Istotnym precedensem stało się jednoczesne użycie samolotów bojowych z kilku państw europejskich do zestrzeliwania rosyjskiej broni i ochrony ludności cywilnej. Ukraina od dawna apeluje do partnerów o stworzenie wspólnego systemu obrony powietrznej, który zagwarantowałby skuteczne zestrzeliwanie „szahidów”, innych dronów oraz pocisków rakietowych dzięki połączeniu sił lotnictwa i systemów obrony. Tylko działając razem Europejczycy mogą być naprawdę silni. Rosja musi wiedzieć, że odpowiedź na kolejne próby eskalacji, a tym bardziej na działania wymierzone w jedno z kluczowych państw Europy, będzie jednoznaczna i zdecydowana ze strony wszystkich sojuszników - napisał Wołodymyr Zełeńśki na platformie X.
To MOCNE słowa, które jasno sygnalizują konieczność wspólnego reagowania na narastające zagrożenie I zdecydowanych działań - bez nich Federacja Rosyjska nadal będzie czuć się bezkarnie, pozwalając sobie na coraz odważniejsze prowokacje.
Reakcje Warszawy i NATO na działania Rosji
Rzecznik polskich władz potwierdził, że polskie i sojusznicze systemy obronne zostały aktywowane - drony, które stanowiły realne zagrożenie, zostały zneutralizowane. Operacje przeciwko naruszeniom przestrzeni powietrznej zakończyły się w nocy, a służby przystąpiły do lokalizacji miejsc upadku dronów.
Premier Donald Tusk zwołał nadzwyczajne posiedzenie rządu i pozostaje w stałym kontakcie m.in. z sekretarzem generalnym NATO, podkreślając znaczenie wspólnej reakcji i wschodniego sąsiedztwa jako pierwszej linii obrony.
Warto podkreślić także apel ukraińskiego ministra spraw zagranicznych Andrija Sybihy, który wskazał, że obecna sytuacja pokazuje potrzebę umożliwienia krajom sąsiadującym z Ukrainą aktywnego przechwytywania dronów i rakiet w przestrzeni powietrznej Ukrainy, w tym blisko granic NATO.

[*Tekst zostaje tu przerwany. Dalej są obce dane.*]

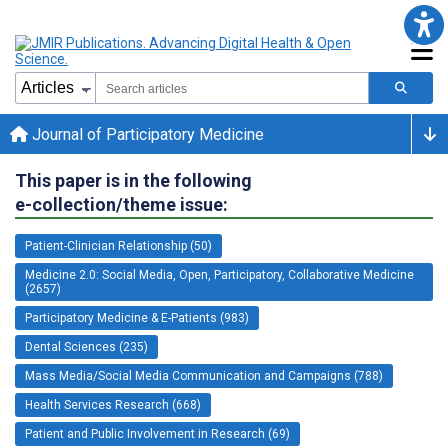
Journal of Participatory Medicine
This paper is in the following
e-collection/theme issue:
Patient-Clinician Relationship (50)
Medicine 2.0: Social Media, Open, Participatory, Collaborative Medicine
(2657)
Participatory Medicine & E-Patients (983)
Dental Sciences (235)
Mass Media/Social Media Communication and Campaigns (788)
Health Services Research (668)
Patient and Public Involvement in Research (69)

Narastające ataki i perspektywa dalszej eskalacji
Według ukraińskich mediów, liczba rosyjskich dronów, które naruszyły przestrzeń powietrzną Polski, mogła wynieść nawet dziesięć. W całym ataku Rosja użyła 415 dronów i 40 rakiet.
To zdarzenie wpisuje się w szerszy wzorzec ofensywy powietrznej wymierzonej w Ukrainę i w granicę NATO. Ataki te, zwłaszcza w kontekście nadchodzących rosyjsko-białoruskich manewrów wojskowych "Zapad 2025", rodzą poważne pytania o przyszłe ruchy Kremla i bezpieczeństwo Polski.
W związku z trwającą operacją zamknięto przestrzeń powietrzną nad kilkoma lotniskami, w tym w Warszawie, Lublinie, Modlinie i Rzeszowie, co wprowadziło poważne utrudnienia dla ruchu lotniczego.